I know there are more important news stories out there; stories about the U.S.-North Korea summit and the ongoing Michael Cohen saga, stories about rising sea level and the escalating Iran-Israel crisis. I'm well aware of those; really, truly I am. But there's one report I can't seem to shake off.
Did you hear about the cockroach that crawled inside a Florida woman's ear while she slept?
I can't write those words without a shudder and grimace. Yuck. Double yuck.
I should be used to such gross stories, shouldn't I? After all, I'm a Florida girl, familiar with palmetto bugs the size of a 747. In fact, my home sweet home of Miami-Dade ranks No. 3 in the country when it comes to roaches, according to the U.S. Census Bureau's American Housing Survey. (Yes, the government keeps track of these things.) Still, coming in after New Orleans and Houston gives me scant comfort.
Just as I draw no solace from the fact that most roach species do not actually carry disease. Or that they're older than dirt. Or that a zoo in western Japan has sponsored cockroach-petting sessions and five-lane cockroach races to rehabilitate the insect's much maligned reputation.
I don't care about any of that. My revulsion is steadfast, incontrovertible. Roach traps are placed strategically around my house and garage, and if I were ever charged with roachacide in the Tribunal of Bugs, I'd gladly and proudly confess. I've killed hundreds of roaches in my time, by any means possible, and I bear no remorse or desire to reform.
I've stomped on them. Sprayed them. Impaled them. Crushed them. Drowned them.
Did I mention I hate roaches? I loathe them. I detest them. Even their babies deserve annihilation. I don't care if they're American, German or one of those hissers from Madagascar. They're repulsive regardless of shape or size.
A roach in my ear, however, is beyond my worst nightmare; an Alfred Hitchcock horror film gone live. The poor woman in question, one Katie Holley, woke up in the middle of the night feeling something in her left ear. In the bathroom, she inserted a cotton swab and "felt something move," she wrote in a SELF column. She also found two brown legs stuck to the swab when she pulled it out. Seconds later, her husband confirmed there indeed was a roach wriggling around in her ear canal.
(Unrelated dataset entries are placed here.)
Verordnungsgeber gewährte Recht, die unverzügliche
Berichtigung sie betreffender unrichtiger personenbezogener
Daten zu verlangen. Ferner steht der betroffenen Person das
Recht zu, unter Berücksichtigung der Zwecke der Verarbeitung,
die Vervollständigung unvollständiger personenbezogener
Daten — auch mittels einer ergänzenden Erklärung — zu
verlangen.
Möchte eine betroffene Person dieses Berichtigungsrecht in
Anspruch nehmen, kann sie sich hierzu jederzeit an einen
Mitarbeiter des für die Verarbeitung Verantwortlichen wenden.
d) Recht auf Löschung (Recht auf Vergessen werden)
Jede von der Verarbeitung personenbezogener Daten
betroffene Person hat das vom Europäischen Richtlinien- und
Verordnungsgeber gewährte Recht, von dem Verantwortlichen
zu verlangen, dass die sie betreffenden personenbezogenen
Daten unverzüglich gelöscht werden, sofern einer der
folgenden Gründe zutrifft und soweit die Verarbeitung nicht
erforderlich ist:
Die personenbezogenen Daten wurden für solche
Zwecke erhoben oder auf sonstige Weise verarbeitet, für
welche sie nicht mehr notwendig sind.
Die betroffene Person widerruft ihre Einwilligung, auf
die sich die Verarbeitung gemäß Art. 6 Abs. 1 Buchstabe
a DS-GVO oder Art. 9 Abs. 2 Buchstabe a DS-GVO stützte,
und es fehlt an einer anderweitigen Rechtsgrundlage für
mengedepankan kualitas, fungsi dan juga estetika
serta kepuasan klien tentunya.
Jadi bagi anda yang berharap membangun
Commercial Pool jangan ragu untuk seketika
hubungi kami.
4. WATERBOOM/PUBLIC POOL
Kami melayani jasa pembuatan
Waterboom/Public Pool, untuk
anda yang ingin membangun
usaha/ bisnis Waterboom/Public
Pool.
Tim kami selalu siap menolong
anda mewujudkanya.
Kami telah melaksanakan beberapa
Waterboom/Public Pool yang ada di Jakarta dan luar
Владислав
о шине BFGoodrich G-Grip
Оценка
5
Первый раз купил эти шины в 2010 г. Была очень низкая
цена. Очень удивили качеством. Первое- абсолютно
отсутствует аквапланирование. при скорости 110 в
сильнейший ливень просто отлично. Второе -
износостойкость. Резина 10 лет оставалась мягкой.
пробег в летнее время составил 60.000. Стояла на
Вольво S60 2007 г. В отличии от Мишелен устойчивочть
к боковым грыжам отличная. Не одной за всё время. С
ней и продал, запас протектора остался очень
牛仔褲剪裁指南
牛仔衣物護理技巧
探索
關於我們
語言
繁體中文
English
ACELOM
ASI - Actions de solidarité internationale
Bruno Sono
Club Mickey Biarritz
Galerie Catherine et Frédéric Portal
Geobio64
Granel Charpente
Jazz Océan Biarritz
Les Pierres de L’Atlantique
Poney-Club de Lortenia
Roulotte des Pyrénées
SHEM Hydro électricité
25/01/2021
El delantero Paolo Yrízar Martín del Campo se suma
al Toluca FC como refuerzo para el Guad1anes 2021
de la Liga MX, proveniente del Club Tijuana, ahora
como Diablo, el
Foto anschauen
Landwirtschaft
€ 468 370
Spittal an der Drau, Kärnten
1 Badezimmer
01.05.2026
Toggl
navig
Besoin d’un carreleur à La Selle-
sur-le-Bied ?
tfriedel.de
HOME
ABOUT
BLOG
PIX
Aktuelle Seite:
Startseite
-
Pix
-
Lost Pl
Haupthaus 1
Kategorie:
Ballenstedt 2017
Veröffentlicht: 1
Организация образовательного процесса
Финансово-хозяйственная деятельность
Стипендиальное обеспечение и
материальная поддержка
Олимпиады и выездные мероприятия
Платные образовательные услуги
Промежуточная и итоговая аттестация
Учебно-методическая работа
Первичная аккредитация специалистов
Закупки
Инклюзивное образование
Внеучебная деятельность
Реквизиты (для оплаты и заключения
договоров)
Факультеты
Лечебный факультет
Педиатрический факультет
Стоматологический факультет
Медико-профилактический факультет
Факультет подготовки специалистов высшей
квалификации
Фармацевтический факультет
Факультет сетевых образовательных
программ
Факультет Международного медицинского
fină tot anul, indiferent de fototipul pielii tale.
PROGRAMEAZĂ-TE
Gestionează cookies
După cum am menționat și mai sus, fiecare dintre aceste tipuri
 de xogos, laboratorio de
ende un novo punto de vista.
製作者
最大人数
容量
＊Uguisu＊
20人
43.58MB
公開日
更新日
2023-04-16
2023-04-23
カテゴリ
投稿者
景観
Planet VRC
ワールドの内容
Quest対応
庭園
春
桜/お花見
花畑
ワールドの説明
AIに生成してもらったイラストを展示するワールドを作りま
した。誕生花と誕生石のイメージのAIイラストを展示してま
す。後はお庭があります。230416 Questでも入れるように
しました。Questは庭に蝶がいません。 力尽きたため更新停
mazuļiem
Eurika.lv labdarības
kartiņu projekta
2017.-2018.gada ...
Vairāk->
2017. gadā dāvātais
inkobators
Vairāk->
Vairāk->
Right about then I would've needed a sedative: the big-pellet kind they use for humongous African wildlife. I admit to this readily because any family member who has lived more than a nanosecond in my house has seen me go ballistic when I spot a roach scurry across a room or crawl up a wall. And if I espy one that flies? I transform into a howling dervish.
Not Holley. She went to the emergency room, even as she felt the roach burrowing deeper, an experience she described as "psychologically tortuous." The ER doctor killed the roach and removed three pieces of the bug – but that wasn't the end of it. It took Holley two more doctor visits, four flushings of the ear, and the expertise of an ear, nose and throat specialist to dislodge the entire head, upper torso, remaining legs and an atennae.
Now here's the scary part: The doctor told her she was the second patient he had treated that day with a bug in the ear. And he meant that literally, not figuratively.
Please read that fact again. The second bug removed in one day by a single doctor. Extrapolate and you know where my thoughts are headed. This, of course, can mean only one thing: We're not safe from creepy-crawlies even in our own beds.
Now if this isn't enough to give you nightmares, you're a stronger person that I am, for sure.